### [Text block]
= = = = =
# The Gobstopper



## Knotty (Jan 15, 2013)

Inspired by the Boo Shooter idea, I made my first slingshot, though not in bamboo. This one used a hardwood spatula I picked up at Walmart for $2 or $3. While there, I also picked up some boxes of Gobstoppers (thanks to forum members who suggested this edible ammo).

The bands are Theraband blue, which I had around the house already. 1/2" wide, double layer, 9-1/2" from fork to pouch. The pouch is leather cut from an old pocketbook my wife had. 

I'm using a pinch grip, with thumb and pointer wrapping around the forks, so I carved indents to accommodate that. Still I find it a little painful to grip. 

Shooting Gobstoppers and 1/4" steel over my chrony produced similar numbers, 135-140fps. The Candy is cheap, readily available, easy to see in flight and provides a gratifying splash of color when it hits the target. 

I'm shooting sideways/gangster and having some problems with fork hits, but the slingshot is holding up and I guess this is just part of the learning curve. 

So there she is. Nothing special but a first step and a whole lot more fun and portable than my wrist rocket.


----------



## jazz (May 15, 2012)

Hi Knotty,

very nice slingshot made out of materials, more or less at hand; it doesn't look like anybody's first one, though...
= = = = =
### [Information shown]
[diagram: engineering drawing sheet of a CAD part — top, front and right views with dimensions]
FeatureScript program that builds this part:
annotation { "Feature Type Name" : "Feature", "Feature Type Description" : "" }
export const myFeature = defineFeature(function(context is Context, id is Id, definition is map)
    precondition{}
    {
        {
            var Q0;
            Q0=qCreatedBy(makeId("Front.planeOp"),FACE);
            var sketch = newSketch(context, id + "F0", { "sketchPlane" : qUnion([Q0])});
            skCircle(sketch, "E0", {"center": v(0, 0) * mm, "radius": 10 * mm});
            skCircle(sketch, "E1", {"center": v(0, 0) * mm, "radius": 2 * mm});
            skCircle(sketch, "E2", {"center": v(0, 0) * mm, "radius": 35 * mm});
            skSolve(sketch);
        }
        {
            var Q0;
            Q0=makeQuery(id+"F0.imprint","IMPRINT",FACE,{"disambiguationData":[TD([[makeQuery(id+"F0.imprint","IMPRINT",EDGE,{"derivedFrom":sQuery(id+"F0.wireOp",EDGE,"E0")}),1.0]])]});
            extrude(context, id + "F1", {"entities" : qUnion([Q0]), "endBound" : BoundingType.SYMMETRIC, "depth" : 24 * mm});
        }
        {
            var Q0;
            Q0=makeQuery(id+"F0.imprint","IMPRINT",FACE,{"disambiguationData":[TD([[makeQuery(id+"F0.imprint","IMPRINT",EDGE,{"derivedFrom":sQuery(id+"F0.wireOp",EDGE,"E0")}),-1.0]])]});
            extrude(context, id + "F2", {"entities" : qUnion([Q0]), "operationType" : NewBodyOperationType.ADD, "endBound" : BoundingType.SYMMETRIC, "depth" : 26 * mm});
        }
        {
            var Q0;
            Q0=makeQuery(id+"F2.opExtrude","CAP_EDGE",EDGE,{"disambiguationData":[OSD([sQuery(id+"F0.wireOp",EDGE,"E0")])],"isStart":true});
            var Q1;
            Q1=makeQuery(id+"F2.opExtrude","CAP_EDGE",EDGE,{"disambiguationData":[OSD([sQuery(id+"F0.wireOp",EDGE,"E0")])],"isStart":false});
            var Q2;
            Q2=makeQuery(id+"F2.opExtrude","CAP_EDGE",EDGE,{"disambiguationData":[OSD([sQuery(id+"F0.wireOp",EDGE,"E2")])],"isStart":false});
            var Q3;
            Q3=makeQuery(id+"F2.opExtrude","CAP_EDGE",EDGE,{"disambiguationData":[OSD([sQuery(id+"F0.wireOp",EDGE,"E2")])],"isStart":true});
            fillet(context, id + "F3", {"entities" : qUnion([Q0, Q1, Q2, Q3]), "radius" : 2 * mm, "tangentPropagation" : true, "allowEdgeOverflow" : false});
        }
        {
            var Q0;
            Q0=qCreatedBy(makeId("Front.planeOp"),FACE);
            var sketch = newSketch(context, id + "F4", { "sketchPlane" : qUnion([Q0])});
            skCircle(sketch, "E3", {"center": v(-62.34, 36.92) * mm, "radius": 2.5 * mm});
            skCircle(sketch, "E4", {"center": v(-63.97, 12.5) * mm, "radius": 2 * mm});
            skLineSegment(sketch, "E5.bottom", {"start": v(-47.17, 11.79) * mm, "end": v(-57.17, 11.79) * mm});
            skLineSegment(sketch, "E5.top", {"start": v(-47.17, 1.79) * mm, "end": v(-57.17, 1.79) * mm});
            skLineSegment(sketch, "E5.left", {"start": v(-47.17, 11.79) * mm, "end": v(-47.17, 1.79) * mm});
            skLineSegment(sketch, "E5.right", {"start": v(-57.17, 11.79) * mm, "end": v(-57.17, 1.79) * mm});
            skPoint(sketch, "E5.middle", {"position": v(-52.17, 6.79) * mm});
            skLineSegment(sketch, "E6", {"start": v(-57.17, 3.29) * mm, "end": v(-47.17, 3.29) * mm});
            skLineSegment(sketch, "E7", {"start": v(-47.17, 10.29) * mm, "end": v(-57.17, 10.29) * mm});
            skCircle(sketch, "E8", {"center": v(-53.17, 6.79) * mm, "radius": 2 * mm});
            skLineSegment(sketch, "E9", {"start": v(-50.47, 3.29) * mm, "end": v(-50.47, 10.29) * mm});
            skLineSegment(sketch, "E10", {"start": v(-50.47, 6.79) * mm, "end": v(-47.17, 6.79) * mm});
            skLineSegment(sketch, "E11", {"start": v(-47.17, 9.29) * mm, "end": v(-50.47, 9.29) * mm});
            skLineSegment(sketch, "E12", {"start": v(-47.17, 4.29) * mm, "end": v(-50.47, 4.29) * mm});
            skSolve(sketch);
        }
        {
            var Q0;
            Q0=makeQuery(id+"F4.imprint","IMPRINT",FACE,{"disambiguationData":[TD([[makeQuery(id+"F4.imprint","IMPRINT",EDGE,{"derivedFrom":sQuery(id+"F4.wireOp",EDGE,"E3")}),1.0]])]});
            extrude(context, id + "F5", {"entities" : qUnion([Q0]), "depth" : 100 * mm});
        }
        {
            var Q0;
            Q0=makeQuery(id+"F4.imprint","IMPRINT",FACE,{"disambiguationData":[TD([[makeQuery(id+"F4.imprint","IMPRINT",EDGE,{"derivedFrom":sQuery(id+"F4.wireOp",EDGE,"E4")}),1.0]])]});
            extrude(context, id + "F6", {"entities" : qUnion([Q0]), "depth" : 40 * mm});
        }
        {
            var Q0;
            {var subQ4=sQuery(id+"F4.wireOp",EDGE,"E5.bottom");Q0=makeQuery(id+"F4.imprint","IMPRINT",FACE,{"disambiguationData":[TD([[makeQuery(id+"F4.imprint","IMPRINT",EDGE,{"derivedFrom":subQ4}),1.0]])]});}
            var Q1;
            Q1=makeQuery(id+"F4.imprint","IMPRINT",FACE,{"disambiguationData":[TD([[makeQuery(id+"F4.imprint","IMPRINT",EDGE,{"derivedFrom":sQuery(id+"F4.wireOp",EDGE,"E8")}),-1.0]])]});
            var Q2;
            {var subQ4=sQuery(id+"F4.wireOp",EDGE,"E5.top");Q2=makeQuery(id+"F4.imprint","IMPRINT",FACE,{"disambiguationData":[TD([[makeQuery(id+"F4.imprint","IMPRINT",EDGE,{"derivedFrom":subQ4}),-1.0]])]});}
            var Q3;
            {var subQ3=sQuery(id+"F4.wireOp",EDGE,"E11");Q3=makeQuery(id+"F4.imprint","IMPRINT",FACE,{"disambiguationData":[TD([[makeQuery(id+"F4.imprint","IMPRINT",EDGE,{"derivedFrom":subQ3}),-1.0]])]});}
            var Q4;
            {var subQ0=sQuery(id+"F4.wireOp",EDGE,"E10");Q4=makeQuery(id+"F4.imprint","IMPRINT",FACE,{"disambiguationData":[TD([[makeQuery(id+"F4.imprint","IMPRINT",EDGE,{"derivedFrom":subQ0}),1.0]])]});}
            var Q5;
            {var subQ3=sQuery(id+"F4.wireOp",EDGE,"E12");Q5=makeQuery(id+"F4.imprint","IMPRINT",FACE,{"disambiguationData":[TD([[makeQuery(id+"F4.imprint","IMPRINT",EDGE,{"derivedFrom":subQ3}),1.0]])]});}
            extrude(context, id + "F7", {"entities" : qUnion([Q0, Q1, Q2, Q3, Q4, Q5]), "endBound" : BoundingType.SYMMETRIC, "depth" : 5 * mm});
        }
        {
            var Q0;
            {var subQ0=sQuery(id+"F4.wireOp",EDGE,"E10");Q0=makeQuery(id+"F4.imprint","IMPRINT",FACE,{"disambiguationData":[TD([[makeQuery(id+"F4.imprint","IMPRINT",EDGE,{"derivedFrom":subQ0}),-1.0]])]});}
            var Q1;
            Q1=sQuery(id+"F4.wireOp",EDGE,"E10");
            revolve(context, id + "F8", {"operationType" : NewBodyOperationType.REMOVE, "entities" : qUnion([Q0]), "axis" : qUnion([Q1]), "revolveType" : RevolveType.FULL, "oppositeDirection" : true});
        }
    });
= = = = =
Reproduce the part of the slingshot thread starting at "I'm shooting sideways/gangster" and ending at "(May 15, 2012)". The data above plays no role here.

### [Problem solution]
I'm shooting sideways/gangster and having some problems with fork hits, but the slingshot is holding up and I guess this is just part of the learning curve. 

So there she is. Nothing special but a first step and a whole lot more fun and portable than my wrist rocket.


----------



## jazz (May 15, 2012)